Les fans de films d’horreur semblaient moins perturbés par la crise que les autres, tandis que ceux qui préféraient les «films de survie», dans lesquels la société est en train de s’effondrer, se sont montrés plus résistants et mieux préparés, tant sur le côté mental que pratique.

«Nous pensons que les gens apprennent par procuration. C'est comme si, à l'exception de la pénurie de papier toilette, ils savaient à peu près quoi acheter», a expliqué au Guardian Coltan Scrivner, auteur de l’étude et psychologue spécialisé dans la curiosité morbide à l’université de Chicago.

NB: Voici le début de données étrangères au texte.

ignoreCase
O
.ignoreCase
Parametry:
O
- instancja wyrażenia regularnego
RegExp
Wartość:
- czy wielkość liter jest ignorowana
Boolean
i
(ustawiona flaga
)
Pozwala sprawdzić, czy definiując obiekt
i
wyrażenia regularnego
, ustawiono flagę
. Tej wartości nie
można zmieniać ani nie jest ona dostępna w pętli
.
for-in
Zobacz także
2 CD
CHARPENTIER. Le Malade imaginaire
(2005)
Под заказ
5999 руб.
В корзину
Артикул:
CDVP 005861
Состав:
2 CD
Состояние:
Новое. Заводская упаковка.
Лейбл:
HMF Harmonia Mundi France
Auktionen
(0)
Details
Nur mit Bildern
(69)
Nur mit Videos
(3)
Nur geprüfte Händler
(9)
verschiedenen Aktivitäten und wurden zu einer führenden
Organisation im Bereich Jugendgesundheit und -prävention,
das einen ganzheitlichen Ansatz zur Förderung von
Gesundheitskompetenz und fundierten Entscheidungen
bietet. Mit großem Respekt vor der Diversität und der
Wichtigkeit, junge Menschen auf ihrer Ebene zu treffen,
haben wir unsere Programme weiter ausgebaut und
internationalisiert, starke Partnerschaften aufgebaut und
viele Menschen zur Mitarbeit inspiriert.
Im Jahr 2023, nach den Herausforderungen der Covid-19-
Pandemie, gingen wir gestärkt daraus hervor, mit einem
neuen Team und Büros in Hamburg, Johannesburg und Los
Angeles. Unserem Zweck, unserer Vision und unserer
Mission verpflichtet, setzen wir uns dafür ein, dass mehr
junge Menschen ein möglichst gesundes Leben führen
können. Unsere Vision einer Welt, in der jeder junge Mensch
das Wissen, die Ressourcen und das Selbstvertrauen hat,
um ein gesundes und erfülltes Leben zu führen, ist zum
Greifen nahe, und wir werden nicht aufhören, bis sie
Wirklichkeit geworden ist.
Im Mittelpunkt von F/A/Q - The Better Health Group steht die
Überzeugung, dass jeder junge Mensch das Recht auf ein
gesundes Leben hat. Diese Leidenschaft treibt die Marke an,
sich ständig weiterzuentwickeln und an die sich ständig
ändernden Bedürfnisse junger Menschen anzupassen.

Le fait d’être attiré par un film et de s’identifier aux personnages permet de «répéter involontairement les scénarios», a-t-il ajouté.

Des leçons à tirer

Le psychologue a pris pour exemple Contagion, sorti en 2011 et dans lequel un virus mortel extrêmement contagieux se propage rapidement en provoquant une panique mondiale. Ce film catastrophe a d’ailleurs regagné en popularité avec la pandémie. Un des personnages y vante un remède miracle appelé forsythia, mais le médicament se retrouve victime de son succès et provoque le chaos.

«C'est similaire à ce qui se passe avec le médicament anti-paludisme [l’hydroxychloroquine recommandée par le Pr Raoult, ndlr]», a souligné M. Scrivner. «Il y aura toujours des gens qui vanteront les mérites d'un remède miracle face à une telle situation, et ce que vous en retirez, c'est que vous devriez peut-être être sceptiques».

Selon lui, regarder des films de survie, dans lesquels le monde subit des bouleversements sociaux massifs, des états de loi martiale ou des situations où les gens réagissent de manière dangereusement égoïste, permet de mieux réagir en situation réelle. «Comparé à quelqu'un qui n'a jamais simulé la fin du monde, vous serez mieux placés parce que vous avez cette expérience par procuration», a-t-il conclu.

L’étude a été publiée le 30 juin sur le site psyarxiv, qui regroupe des prépublications, et fait actuellement l’objet d’une révision par la revue Social Psychology and Personality Science.